[Opening RECORDS FOR THE TASK section]

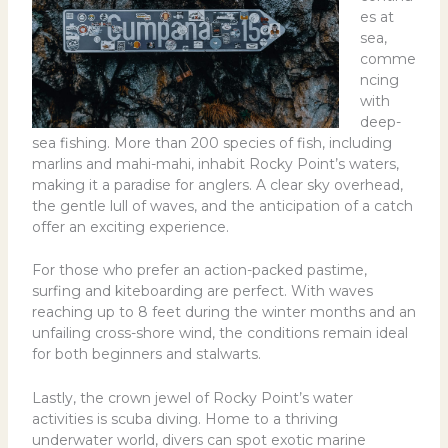
es at
sea,
comme
ncing
with
deep-
sea fishing. More than 200 species of fish, including
marlins and mahi-mahi, inhabit Rocky Point’s waters,
making it a paradise for anglers. A clear sky overhead,
the gentle lull of waves, and the anticipation of a catch
offer an exciting experience.
For those who prefer an action-packed pastime,
surfing and kiteboarding are perfect. With waves
reaching up to 8 feet during the winter months and an
unfailing cross-shore wind, the conditions remain ideal
for both beginners and stalwarts.
Lastly, the crown jewel of Rocky Point’s water
activities is scuba diving. Home to a thriving
underwater world, divers can spot exotic marine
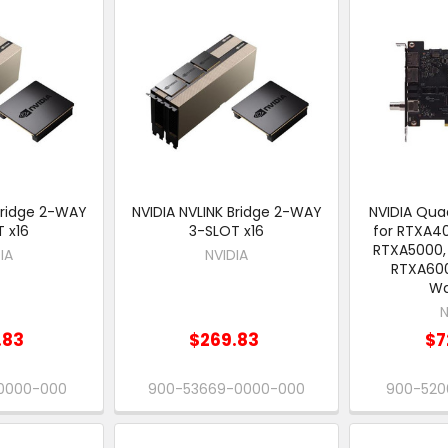
Bridge 2-WAY
NVIDIA NVLINK Bridge 2-WAY
NVIDIA Quad
 x16
3-SLOT x16
for RTXA4
RTXA5000,
IA
NVIDIA
RTXA600
Wa
N
.83
$269.83
$7
-0000-000
900-53669-0000-000
900-520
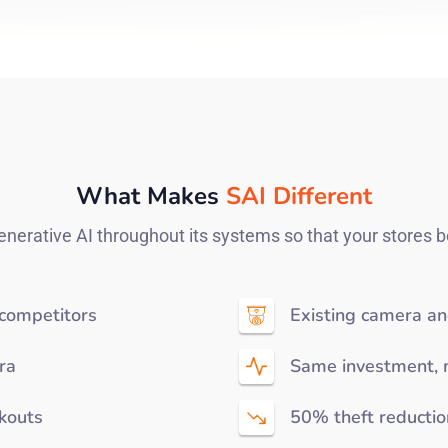
What Makes
SAI Different
nerative AI throughout its systems so that your stores b
 competitors
Existing camera an
ra
Same investment, 
ckouts
50% theft reductio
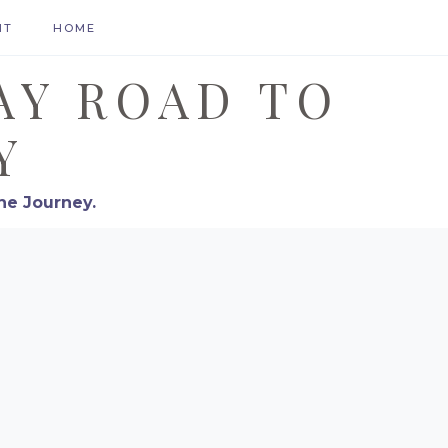
HT
HOME
AY ROAD TO
Y
he Journey.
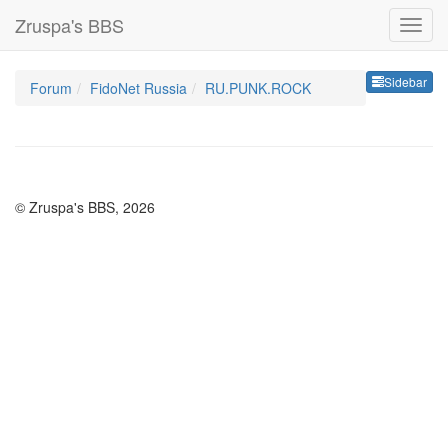
Zruspa's BBS
Sideb
Sidebar
Forum
FidoNet Russia
RU.PUNK.ROCK
© Zruspa's BBS, 2026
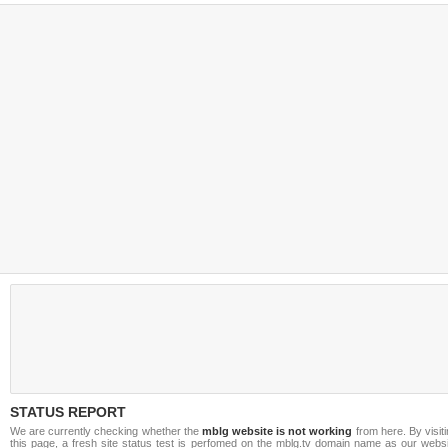
STATUS REPORT
We are currently checking whether the
mblg website is not working
from here. By visit
this page, a fresh site status test is perfomed on the mblg.tv domain name as our websi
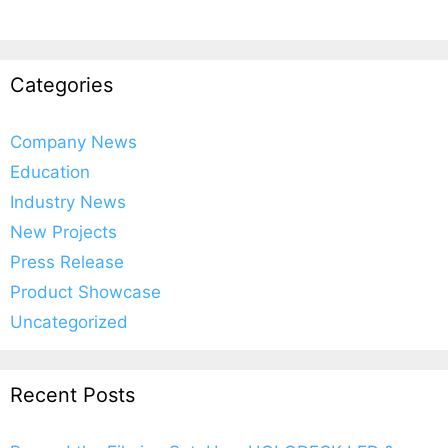
Categories
Company News
Education
Industry News
New Projects
Press Release
Product Showcase
Uncategorized
Recent Posts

[Closing RECORDS FOR THE TASK section]

Return each line of the data above that includes the word "Rocky".

EXPECTED ANSWER:
marlins and mahi-mahi, inhabit Rocky Point’s waters,
Lastly, the crown jewel of Rocky Point’s water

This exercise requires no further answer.